- EXERCISE DIRECTIONS -
The copy must match the data below line for line and contain no images.
Start of Block
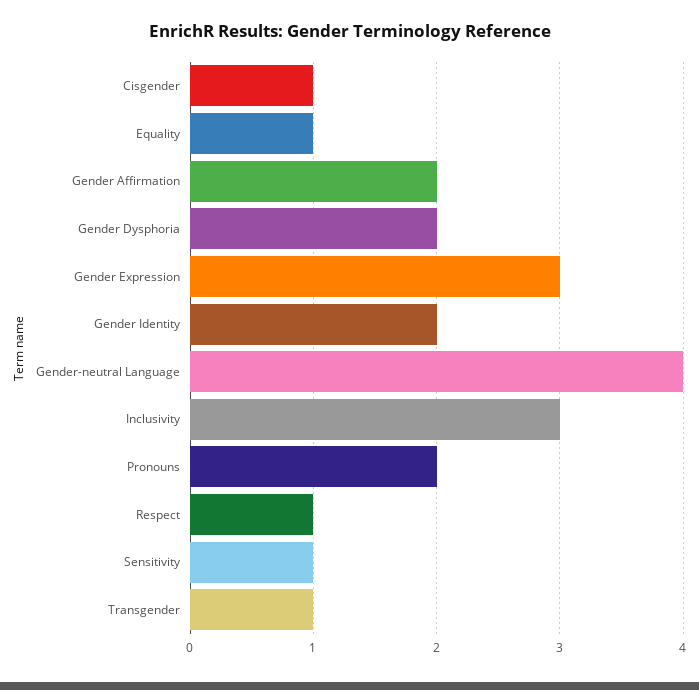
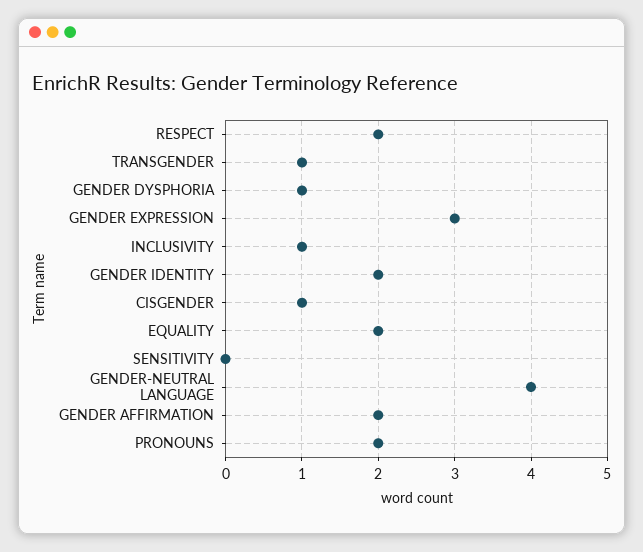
  {
    "Cisgender": 1,
-   "Equality": 1,
+   "Equality": 2,
    "Gender Affirmation": 2,
-   "Gender Dysphoria": 2,
+   "Gender Dysphoria": 1,
    "Gender Expression": 3,
    "Gender Identity": 2,
    "Gender-neutral Language": 4,
-   "Inclusivity": 3,
+   "Inclusivity": 1,
    "Pronouns": 2,
-   "Respect": 1,
+   "Respect": 2,
-   "Sensitivity": 1,
+   "Sensitivity": 0,
    "Transgender": 1
  }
End of Block
- ANSWER SECTION -
  {
    "Cisgender": 1,
-   "Equality": 1,
+   "Equality": 2,
    "Gender Affirmation": 2,
-   "Gender Dysphoria": 2,
+   "Gender Dysphoria": 1,
    "Gender Expression": 3,
    "Gender Identity": 2,
    "Gender-neutral Language": 4,
-   "Inclusivity": 3,
+   "Inclusivity": 1,
    "Pronouns": 2,
-   "Respect": 1,
+   "Respect": 2,
-   "Sensitivity": 1,
+   "Sensitivity": 0,
    "Transgender": 1
  }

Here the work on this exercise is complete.